Exports of consumer goods rose 3.7 percent in June to $7.1 billion, the highest since August 2001. Foreign shipments of capital goods also rose 3.7 percent, again for the highest since August 2001.

United Technologies Corp., the maker of Pratt & Whitney jet engines, said last month that second-quarter earnings rose and full-year profit will be better than expected in part because a cheaper dollar is benefiting sales. The company gets more than half its sales from outside the U.S.

``Our extensive global diversity is a unique benefit in these times,'' said David FitzPatrick, the company's chief financial officer in a conference call with investors. ``The euro is no longer a headwind.''

Profit will improve by 5 cents a share this year as long as the exchange value of the dollar against the euro remains steady for the rest of the year, FitzPatrick said. The lower dollar added about 1 cent to earnings in the second quarter, he said.

Auto, Oil Imports Fall

Imports of autos and parts fell 3 percent in June after rising 3.8 percent the previous month, today's report showed. Imports of capital goods rose 1.2 percent, the sixth consecutive increase, led by civilian aircraft, computers and telecommunications equipment.

The value of imported crude oil fell to $6.4 billion in June from $6.9 billion in May. The U.S. imported 9.2 million barrels in June, less than the 9.3 million imported a month earlier.
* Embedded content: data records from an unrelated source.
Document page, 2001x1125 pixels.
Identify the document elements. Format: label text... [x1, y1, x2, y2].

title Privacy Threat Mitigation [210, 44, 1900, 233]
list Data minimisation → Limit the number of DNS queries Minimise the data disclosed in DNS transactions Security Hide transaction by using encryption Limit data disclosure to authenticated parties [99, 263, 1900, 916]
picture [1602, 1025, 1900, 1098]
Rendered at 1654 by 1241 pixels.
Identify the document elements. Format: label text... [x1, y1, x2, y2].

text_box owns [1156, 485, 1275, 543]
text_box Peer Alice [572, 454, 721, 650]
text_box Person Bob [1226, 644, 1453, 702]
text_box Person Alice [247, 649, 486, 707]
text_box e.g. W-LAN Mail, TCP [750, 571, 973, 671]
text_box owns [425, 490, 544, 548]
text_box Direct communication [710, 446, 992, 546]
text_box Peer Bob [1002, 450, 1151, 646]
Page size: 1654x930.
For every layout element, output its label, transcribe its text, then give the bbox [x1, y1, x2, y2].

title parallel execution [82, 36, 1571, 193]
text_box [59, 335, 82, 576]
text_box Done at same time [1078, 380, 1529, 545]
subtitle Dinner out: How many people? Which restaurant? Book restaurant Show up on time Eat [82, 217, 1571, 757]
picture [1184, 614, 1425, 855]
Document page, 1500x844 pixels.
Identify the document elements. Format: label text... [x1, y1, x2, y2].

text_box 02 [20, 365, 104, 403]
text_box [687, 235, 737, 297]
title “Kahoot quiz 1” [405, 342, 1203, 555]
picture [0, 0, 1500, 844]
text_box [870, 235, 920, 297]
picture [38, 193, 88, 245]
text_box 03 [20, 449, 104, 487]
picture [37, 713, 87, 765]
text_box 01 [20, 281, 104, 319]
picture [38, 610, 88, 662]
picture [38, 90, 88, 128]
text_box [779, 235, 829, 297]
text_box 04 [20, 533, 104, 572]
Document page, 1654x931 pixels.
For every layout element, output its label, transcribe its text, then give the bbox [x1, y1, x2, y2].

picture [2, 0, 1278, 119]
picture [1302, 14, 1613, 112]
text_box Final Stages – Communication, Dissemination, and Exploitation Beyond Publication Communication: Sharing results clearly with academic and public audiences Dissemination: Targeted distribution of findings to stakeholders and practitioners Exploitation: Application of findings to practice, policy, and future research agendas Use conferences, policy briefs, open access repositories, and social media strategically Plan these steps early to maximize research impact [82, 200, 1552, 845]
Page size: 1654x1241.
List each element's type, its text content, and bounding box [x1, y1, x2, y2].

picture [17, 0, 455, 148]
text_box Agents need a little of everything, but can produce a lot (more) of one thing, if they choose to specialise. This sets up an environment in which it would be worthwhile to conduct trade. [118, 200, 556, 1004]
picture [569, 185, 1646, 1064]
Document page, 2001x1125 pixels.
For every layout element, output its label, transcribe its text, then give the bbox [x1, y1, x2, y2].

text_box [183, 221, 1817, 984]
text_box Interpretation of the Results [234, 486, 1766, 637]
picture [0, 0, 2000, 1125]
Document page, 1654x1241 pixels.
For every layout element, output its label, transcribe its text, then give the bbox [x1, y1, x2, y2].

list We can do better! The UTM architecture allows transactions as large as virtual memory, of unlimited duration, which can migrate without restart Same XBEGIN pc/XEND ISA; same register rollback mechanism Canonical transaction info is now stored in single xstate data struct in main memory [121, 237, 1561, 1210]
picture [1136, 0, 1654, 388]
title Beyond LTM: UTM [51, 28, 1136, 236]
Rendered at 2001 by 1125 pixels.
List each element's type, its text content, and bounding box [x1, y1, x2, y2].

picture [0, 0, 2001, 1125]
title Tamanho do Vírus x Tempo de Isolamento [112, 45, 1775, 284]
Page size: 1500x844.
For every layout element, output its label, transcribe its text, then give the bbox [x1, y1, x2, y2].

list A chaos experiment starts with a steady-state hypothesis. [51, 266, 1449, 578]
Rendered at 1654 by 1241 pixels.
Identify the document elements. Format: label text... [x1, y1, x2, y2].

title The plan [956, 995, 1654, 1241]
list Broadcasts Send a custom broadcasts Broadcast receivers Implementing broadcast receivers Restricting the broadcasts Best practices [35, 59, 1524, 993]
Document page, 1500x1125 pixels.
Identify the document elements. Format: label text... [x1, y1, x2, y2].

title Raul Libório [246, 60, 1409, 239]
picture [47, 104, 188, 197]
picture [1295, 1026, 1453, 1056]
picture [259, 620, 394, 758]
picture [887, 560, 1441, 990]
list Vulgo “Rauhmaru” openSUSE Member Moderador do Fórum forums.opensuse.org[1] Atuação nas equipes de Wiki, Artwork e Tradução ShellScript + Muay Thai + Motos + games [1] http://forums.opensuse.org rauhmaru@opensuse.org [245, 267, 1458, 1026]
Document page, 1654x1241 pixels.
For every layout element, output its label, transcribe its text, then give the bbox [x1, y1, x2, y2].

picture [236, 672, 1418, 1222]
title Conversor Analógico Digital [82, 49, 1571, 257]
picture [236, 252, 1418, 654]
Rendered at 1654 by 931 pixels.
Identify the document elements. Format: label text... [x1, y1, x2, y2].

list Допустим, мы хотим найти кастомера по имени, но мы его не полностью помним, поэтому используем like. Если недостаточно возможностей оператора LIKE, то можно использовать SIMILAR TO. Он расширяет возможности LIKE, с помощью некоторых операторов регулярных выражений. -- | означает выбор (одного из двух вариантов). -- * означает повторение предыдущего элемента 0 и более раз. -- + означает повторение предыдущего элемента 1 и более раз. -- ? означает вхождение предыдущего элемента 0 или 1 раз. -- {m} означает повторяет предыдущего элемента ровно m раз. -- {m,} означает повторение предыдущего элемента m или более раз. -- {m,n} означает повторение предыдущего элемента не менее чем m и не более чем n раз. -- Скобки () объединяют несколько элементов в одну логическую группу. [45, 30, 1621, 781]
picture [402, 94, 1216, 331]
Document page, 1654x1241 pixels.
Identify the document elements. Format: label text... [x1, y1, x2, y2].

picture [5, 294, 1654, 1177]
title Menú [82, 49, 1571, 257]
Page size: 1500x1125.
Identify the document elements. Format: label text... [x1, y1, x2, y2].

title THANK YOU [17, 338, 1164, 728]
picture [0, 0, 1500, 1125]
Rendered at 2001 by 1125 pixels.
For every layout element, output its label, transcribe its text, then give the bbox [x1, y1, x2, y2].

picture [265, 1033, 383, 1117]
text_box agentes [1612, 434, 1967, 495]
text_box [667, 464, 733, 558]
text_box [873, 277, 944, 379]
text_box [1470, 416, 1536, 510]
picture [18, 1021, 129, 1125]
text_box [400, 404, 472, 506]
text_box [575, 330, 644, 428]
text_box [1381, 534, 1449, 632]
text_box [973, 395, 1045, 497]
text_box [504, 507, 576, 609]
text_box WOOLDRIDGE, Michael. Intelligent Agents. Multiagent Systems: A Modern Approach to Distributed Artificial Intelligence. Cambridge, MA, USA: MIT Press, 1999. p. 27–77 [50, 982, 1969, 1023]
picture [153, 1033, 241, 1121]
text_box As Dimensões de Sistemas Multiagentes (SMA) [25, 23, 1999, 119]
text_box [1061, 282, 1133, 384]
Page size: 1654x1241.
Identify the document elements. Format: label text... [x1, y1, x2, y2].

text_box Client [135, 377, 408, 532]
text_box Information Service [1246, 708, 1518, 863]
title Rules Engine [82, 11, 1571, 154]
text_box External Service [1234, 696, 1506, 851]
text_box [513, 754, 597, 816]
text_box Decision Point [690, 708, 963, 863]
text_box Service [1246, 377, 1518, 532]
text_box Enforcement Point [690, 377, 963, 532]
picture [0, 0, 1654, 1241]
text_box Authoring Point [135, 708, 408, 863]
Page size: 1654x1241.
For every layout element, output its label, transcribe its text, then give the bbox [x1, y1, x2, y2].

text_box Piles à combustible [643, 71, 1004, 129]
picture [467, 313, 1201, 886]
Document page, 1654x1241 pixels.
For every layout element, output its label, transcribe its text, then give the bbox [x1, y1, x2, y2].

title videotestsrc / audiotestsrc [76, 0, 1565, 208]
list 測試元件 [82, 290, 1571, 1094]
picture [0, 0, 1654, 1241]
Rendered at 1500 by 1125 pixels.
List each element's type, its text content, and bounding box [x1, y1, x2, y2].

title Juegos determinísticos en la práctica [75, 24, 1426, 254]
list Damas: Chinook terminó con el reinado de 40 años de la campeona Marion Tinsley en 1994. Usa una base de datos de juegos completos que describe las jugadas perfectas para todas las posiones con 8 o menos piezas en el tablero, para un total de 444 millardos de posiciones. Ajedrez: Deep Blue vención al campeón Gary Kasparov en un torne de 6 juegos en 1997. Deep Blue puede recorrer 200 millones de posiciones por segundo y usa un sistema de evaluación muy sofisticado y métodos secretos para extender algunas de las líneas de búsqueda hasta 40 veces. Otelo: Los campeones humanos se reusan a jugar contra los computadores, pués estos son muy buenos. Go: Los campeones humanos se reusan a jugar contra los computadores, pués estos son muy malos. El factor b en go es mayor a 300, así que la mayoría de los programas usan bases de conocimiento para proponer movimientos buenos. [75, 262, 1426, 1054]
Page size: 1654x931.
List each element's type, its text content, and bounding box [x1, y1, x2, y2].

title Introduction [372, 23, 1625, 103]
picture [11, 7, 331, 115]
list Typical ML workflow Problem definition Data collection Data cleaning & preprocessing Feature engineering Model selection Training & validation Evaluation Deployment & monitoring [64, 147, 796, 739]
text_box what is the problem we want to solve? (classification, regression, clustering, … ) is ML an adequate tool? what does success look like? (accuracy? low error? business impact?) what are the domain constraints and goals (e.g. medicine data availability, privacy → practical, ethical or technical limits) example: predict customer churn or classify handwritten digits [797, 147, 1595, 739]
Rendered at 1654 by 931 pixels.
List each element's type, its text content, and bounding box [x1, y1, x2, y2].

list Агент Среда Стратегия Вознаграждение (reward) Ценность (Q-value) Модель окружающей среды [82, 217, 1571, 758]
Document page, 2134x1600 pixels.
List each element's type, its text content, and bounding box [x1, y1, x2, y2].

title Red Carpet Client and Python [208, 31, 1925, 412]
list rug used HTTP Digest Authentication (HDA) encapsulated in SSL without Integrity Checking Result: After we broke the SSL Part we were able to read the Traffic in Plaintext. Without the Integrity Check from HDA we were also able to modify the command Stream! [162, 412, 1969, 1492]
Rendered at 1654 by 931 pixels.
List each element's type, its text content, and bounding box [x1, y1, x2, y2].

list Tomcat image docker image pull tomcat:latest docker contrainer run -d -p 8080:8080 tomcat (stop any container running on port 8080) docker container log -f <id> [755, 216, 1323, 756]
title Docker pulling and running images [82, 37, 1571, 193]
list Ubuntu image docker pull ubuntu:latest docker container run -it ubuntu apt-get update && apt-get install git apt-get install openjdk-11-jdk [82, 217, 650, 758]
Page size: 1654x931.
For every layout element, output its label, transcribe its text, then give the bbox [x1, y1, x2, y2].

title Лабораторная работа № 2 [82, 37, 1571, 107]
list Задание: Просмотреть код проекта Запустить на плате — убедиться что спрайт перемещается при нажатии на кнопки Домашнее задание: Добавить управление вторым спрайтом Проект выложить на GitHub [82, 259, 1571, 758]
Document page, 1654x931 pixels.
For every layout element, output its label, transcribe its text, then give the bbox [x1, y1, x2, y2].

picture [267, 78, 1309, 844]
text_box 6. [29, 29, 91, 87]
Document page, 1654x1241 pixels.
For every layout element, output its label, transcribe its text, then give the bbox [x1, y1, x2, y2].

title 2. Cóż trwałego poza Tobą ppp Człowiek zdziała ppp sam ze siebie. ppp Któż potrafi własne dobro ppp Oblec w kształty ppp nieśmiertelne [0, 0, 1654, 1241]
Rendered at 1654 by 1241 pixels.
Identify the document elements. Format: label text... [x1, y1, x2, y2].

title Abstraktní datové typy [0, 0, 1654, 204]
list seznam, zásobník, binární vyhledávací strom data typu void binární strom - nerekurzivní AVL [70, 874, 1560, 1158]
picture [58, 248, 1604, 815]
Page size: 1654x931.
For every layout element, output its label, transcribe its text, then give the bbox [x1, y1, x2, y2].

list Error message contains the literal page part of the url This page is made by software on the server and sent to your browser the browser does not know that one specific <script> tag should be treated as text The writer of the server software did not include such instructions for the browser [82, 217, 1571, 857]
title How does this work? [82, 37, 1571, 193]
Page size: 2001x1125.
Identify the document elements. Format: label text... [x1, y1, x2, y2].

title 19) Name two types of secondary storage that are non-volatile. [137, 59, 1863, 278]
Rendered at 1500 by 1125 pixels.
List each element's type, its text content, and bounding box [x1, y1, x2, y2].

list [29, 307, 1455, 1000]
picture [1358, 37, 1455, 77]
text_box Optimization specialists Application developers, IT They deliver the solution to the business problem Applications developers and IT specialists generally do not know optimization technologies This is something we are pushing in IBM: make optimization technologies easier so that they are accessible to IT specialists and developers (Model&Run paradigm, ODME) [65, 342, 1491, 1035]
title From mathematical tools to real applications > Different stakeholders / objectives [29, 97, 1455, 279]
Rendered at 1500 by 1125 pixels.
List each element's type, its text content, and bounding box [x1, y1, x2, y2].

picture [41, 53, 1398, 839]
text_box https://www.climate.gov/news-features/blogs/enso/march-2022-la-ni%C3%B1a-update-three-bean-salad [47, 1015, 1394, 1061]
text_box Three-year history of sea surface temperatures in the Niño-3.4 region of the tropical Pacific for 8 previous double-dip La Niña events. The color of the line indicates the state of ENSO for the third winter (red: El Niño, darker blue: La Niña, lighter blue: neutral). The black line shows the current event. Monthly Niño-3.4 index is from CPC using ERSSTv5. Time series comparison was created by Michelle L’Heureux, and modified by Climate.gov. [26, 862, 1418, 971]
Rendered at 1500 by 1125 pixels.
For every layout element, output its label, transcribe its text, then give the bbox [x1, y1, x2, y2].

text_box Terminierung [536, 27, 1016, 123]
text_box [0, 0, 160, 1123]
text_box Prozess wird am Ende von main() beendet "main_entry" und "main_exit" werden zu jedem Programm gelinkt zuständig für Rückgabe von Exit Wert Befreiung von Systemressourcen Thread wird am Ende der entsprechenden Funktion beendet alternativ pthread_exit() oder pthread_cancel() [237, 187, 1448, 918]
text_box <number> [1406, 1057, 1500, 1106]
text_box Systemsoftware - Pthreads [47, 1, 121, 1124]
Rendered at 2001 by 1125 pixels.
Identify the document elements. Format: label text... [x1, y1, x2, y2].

The price per barrel fell to $23.30 from $23.76.

Oil prices headed back up last month and may contribute to import gains, economists said. Imported petroleum prices rose 4.9 percent last month, according to figures from the Labor Department.

Prices are even higher in August. The cost of oil futures on the New York Mercantile Exchange for September delivery rose to an 11-month high of $29.58 yesterday. Escalating Middle East tensions have sent oil futures up 48 percent this year amid concerns over supply disruptions.

China, OPEC

The trade gap with China widened to $8.5 billion, the biggest deficit since October 2001 and the largest for any country. While exports to China rose to a record $2.2 billion, imports of $10.7 billion were the second highest on record.

Even with a decline in oil imports, the trade gap with the Organization of Petroleum Exporting Countries widened to $2.9 billion from $2.4 billion.

The deficit with Canada, the largest U.S. trading partner, narrowed to $3.4 billion from $4.2 billion. The gap with Mexico narrowed to $3.2 billion from $3.3 billion.

The deficit with Western Europe narrowed to $7.1 billion from $8.4 billion as imports fell.

Elsewhere, the trade deficit with Asia's newly industrialized countries narrowed to $1 billion from $1.9 billion, led by a surge in U.S. exports.